Count the lines in the data below that contain the string "series", matching case exactly. Give only the number.

**DATA FOR PROCESSING**
▼

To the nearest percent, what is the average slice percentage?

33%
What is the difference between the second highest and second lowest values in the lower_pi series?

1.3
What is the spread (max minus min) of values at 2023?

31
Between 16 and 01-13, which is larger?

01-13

▲
▼

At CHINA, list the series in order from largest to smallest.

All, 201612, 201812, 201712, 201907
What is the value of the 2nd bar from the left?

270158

▲

**RESULT**
2